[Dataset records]
---+---

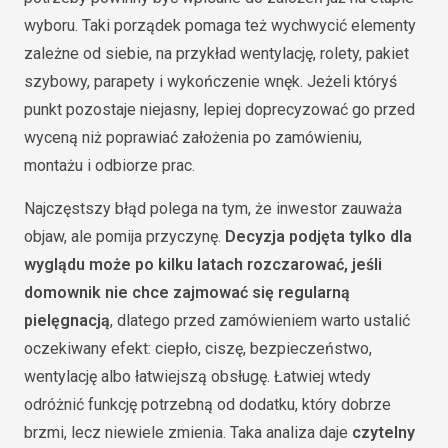
wyboru. Taki porządek pomaga też wychwycić elementy
zależne od siebie, na przykład wentylację, rolety, pakiet
szybowy, parapety i wykończenie wnęk. Jeżeli któryś
punkt pozostaje niejasny, lepiej doprecyzować go przed
wyceną niż poprawiać założenia po zamówieniu,
montażu i odbiorze prac.
Najczęstszy błąd polega na tym, że inwestor zauważa
objaw, ale pomija przyczynę.
Decyzja podjęta tylko dla
wyglądu może po kilku latach rozczarować, jeśli
domownik nie chce zajmować się regularną
pielęgnacją
, dlatego przed zamówieniem warto ustalić
oczekiwany efekt: ciepło, ciszę, bezpieczeństwo,
wentylację albo łatwiejszą obsługę. Łatwiej wtedy
odróżnić funkcję potrzebną od dodatku, który dobrze
brzmi, lecz niewiele zmienia. Taka analiza daje
czytelny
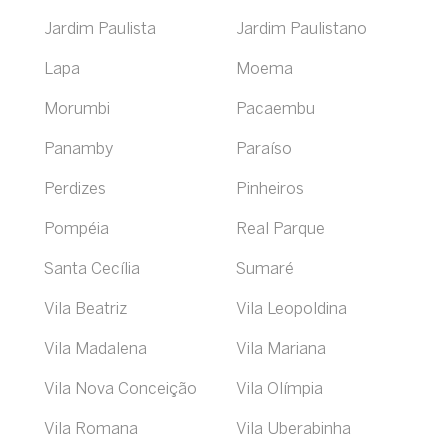
Jardim Paulista
Jardim Paulistano
Lapa
Moema
Morumbi
Pacaembu
Panamby
Paraíso
Perdizes
Pinheiros
Pompéia
Real Parque
Santa Cecília
Sumaré
Vila Beatriz
Vila Leopoldina
Vila Madalena
Vila Mariana
Vila Nova Conceição
Vila Olímpia
Vila Romana
Vila Uberabinha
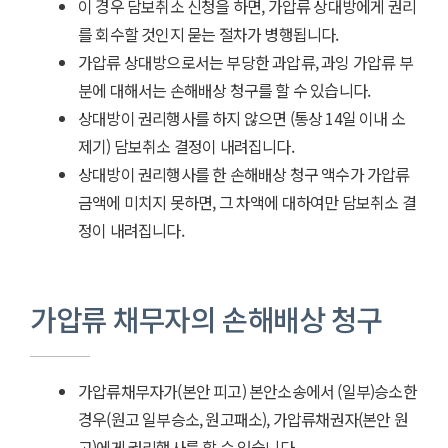
이 경우 담보취소 신청을 하면, 가압류 상대방에게 권리
를 회수할 것인지 묻는 절차가 병행됩니다.
가압류 상대방으로서는 부당한 과압류, 과잉 가압류 부
분에 대해서는 손해배상 청구를 할 수 있습니다.
상대방이 권리행사를 하지 않으면 (통상 14일 이내 소
제기) 담보취소 결정이 내려집니다.
상대방이 권리행사를 한 손해배상 청구 액수가 가압류
금액에 미치지 못하면, 그 차액에 대하여만 담보취소 결
정이 내려집니다.
가압류 채무자의 손해배상 청구
가압류채무자가(본안 피고) 본안소송에서 (일부)승소한
경우(원고 일부승소, 원고패소), 가압류채권자(본안 원
고)에게 권리행사를 할 수 있습니다.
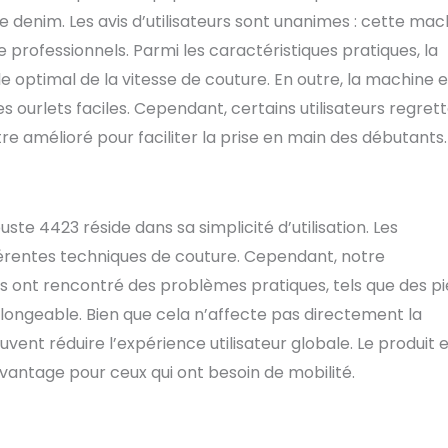
 denim. Les avis d’utilisateurs sont unanimes : cette mac
rofessionnels. Parmi les caractéristiques pratiques, la
 optimal de la vitesse de couture. En outre, la machine e
es ourlets faciles. Cependant, certains utilisateurs regret
re amélioré pour faciliter la prise en main des débutants.
ste 4423 réside dans sa simplicité d’utilisation. Les
ifférentes techniques de couture. Cependant, notre
s ont rencontré des problèmes pratiques, tels que des p
longeable. Bien que cela n’affecte pas directement la
nt réduire l’expérience utilisateur globale. Le produit 
vantage pour ceux qui ont besoin de mobilité.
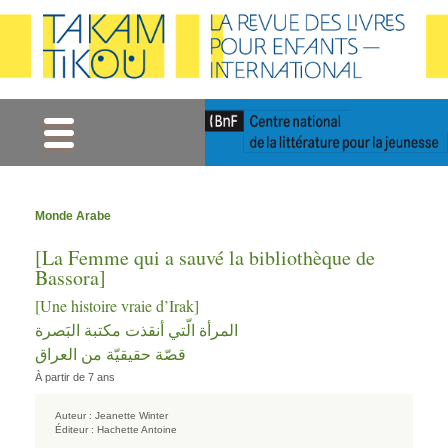
Gestion des cookies
Monde Arabe
[La Femme qui a sauvé la bibliothèque de
Bassora]
[Une histoire vraie d’Irak]
المرأة الّتي أنقذت مكتبة البَصرة
قصّة حقيقيّة من العراق
À partir de 7 ans
Auteur :
Jeanette Winter
Éditeur :
Hachette Antoine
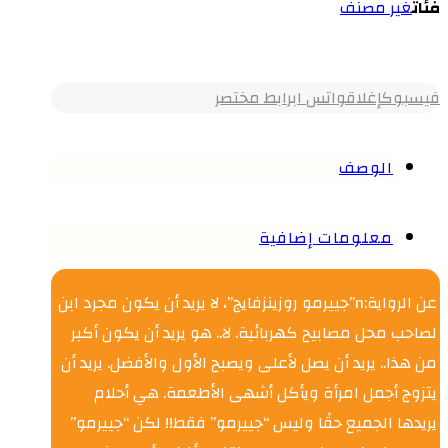
فئات
غير مصنف
فيسبوك
إغلاق
واتس اب
رابط مختصر
الوصف
معلومات إضافية
عن الرواية:n”جييرمو روزينزفايج”، لا يريد أن يكون مجرد ابن
لصاحب محل مصابيح كهربائية. لا.. هو يريد أن يكون أكبر
من هذا.. يريد أن يصل لأعلى ويصبح الأول والأفضل. يريد أن
يتزوج أجمل امرأة ويأكل أشهى الأطعمة. هي أحلام
يريدها الجميع حقًا وليس “جييرمو” فقط!! لكن “جييرمو”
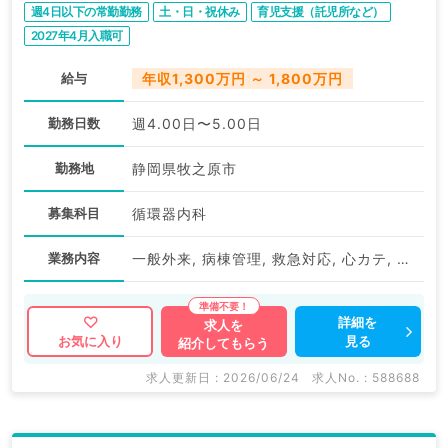
週4日以下の常勤勤務
土・日・祝休み
育児支援（託児所など）
2027年4月入職可
給与
年収1,300万円 ～ 1,800万円
勤務日数
週4.00日〜5.00日
勤務地
静岡県牧之原市
募集科目
循環器内科
業務内容
一般外来, 病棟管理, 救急対応, 心カテ, インターベンション治療
詳細を
求人を
見る
お気に入り
紹介してもらう
求人更新日 : 2026/06/24
求人No. : 588688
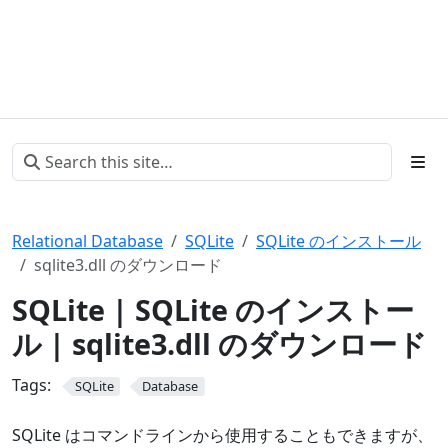
Relational Database
SQLite
SQLite のインストール
sqlite3.dll のダウンロード
SQLite | SQLite のインストー
ル | sqlite3.dll のダウンロード
Tags:
SQLite
Database
SQLite はコマンドラインから使用することもできますが、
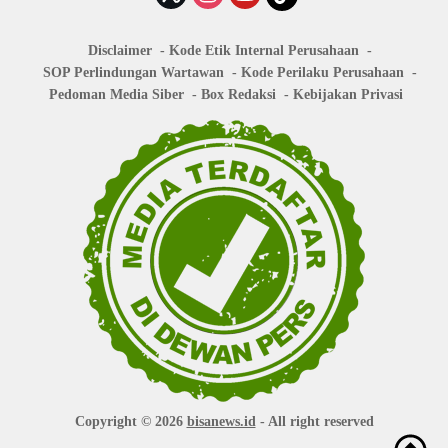
Disclaimer
Kode Etik Internal Perusahaan
SOP Perlindungan Wartawan
Kode Perilaku Perusahaan
Pedoman Media Siber
Box Redaksi
Kebijakan Privasi
Copyright © 2026
bisanews.id
- All right reserved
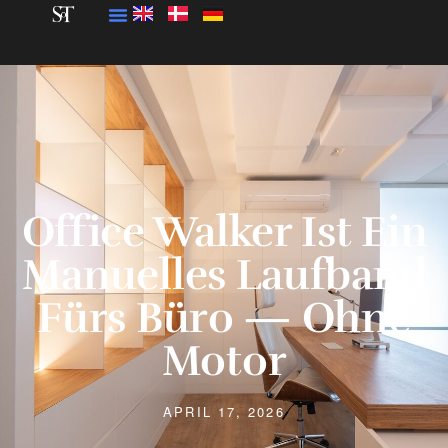
Office Walker Ist Ein
Manuelles Laufband
Fürs Büro — Ohne
Motor
APRIL 17, 2026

---+---

**Instruction**
Write out all of the data above line by line, keeping every character unchanged. Leave out the picture markers.

**Final answer**
wyboru. Taki porządek pomaga też wychwycić elementy
zależne od siebie, na przykład wentylację, rolety, pakiet
szybowy, parapety i wykończenie wnęk. Jeżeli któryś
punkt pozostaje niejasny, lepiej doprecyzować go przed
wyceną niż poprawiać założenia po zamówieniu,
montażu i odbiorze prac.
Najczęstszy błąd polega na tym, że inwestor zauważa
objaw, ale pomija przyczynę.
Decyzja podjęta tylko dla
wyglądu może po kilku latach rozczarować, jeśli
domownik nie chce zajmować się regularną
pielęgnacją
, dlatego przed zamówieniem warto ustalić
oczekiwany efekt: ciepło, ciszę, bezpieczeństwo,
wentylację albo łatwiejszą obsługę. Łatwiej wtedy
odróżnić funkcję potrzebną od dodatku, który dobrze
brzmi, lecz niewiele zmienia. Taka analiza daje
czytelny
Jardim Paulista
Jardim Paulistano
Lapa
Moema
Morumbi
Pacaembu
Panamby
Paraíso
Perdizes
Pinheiros
Pompéia
Real Parque
Santa Cecília
Sumaré
Vila Beatriz
Vila Leopoldina
Vila Madalena
Vila Mariana
Vila Nova Conceição
Vila Olímpia
Vila Romana
Vila Uberabinha
이 경우 담보취소 신청을 하면, 가압류 상대방에게 권리
를 회수할 것인지 묻는 절차가 병행됩니다.
가압류 상대방으로서는 부당한 과압류, 과잉 가압류 부
분에 대해서는 손해배상 청구를 할 수 있습니다.
상대방이 권리행사를 하지 않으면 (통상 14일 이내 소
제기) 담보취소 결정이 내려집니다.
상대방이 권리행사를 한 손해배상 청구 액수가 가압류
금액에 미치지 못하면, 그 차액에 대하여만 담보취소 결
정이 내려집니다.
가압류 채무자의 손해배상 청구
가압류채무자가(본안 피고) 본안소송에서 (일부)승소한
경우(원고 일부승소, 원고패소), 가압류채권자(본안 원
고)에게 권리행사를 할 수 있습니다.
 denim. Les avis d’utilisateurs sont unanimes : cette mac
rofessionnels. Parmi les caractéristiques pratiques, la
 optimal de la vitesse de couture. En outre, la machine e
es ourlets faciles. Cependant, certains utilisateurs regret
re amélioré pour faciliter la prise en main des débutants.
ste 4423 réside dans sa simplicité d’utilisation. Les
ifférentes techniques de couture. Cependant, notre
s ont rencontré des problèmes pratiques, tels que des p
longeable. Bien que cela n’affecte pas directement la
nt réduire l’expérience utilisateur globale. Le produit 
vantage pour ceux qui ont besoin de mobilité.
Gestion des cookies
Monde Arabe
[La Femme qui a sauvé la bibliothèque de
Bassora]
[Une histoire vraie d’Irak]
المرأة الّتي أنقذت مكتبة البَصرة
قصّة حقيقيّة من العراق
À partir de 7 ans
Auteur :
Jeanette Winter
Éditeur :
Hachette Antoine
فئات
غير مصنف
فيسبوك
إغلاق
واتس اب
رابط مختصر
الوصف
معلومات إضافية
عن الرواية:n”جييرمو روزينزفايج”، لا يريد أن يكون مجرد ابن
لصاحب محل مصابيح كهربائية. لا.. هو يريد أن يكون أكبر
من هذا.. يريد أن يصل لأعلى ويصبح الأول والأفضل. يريد أن
يتزوج أجمل امرأة ويأكل أشهى الأطعمة. هي أحلام
يريدها الجميع حقًا وليس “جييرمو” فقط!! لكن “جييرمو”
週4日以下の常勤勤務
土・日・祝休み
育児支援（託児所など）
2027年4月入職可
給与
年収1,300万円 ～ 1,800万円
勤務日数
週4.00日〜5.00日
勤務地
静岡県牧之原市
募集科目
循環器内科
業務内容
一般外来, 病棟管理, 救急対応, 心カテ, インターベンション治療
詳細を
求人を
見る
お気に入り
紹介してもらう
求人更新日 : 2026/06/24
求人No. : 588688
Relational Database
SQLite
SQLite のインストール
sqlite3.dll のダウンロード
SQLite | SQLite のインストー
ル | sqlite3.dll のダウンロード
Tags:
SQLite
Database
SQLite はコマンドラインから使用することもできますが、
Disclaimer
Kode Etik Internal Perusahaan
SOP Perlindungan Wartawan
Kode Perilaku Perusahaan
Pedoman Media Siber
Box Redaksi
Kebijakan Privasi
Copyright © 2026
bisanews.id
- All right reserved
Office Walker Ist Ein
Manuelles Laufband
Fürs Büro — Ohne
Motor
APRIL 17, 2026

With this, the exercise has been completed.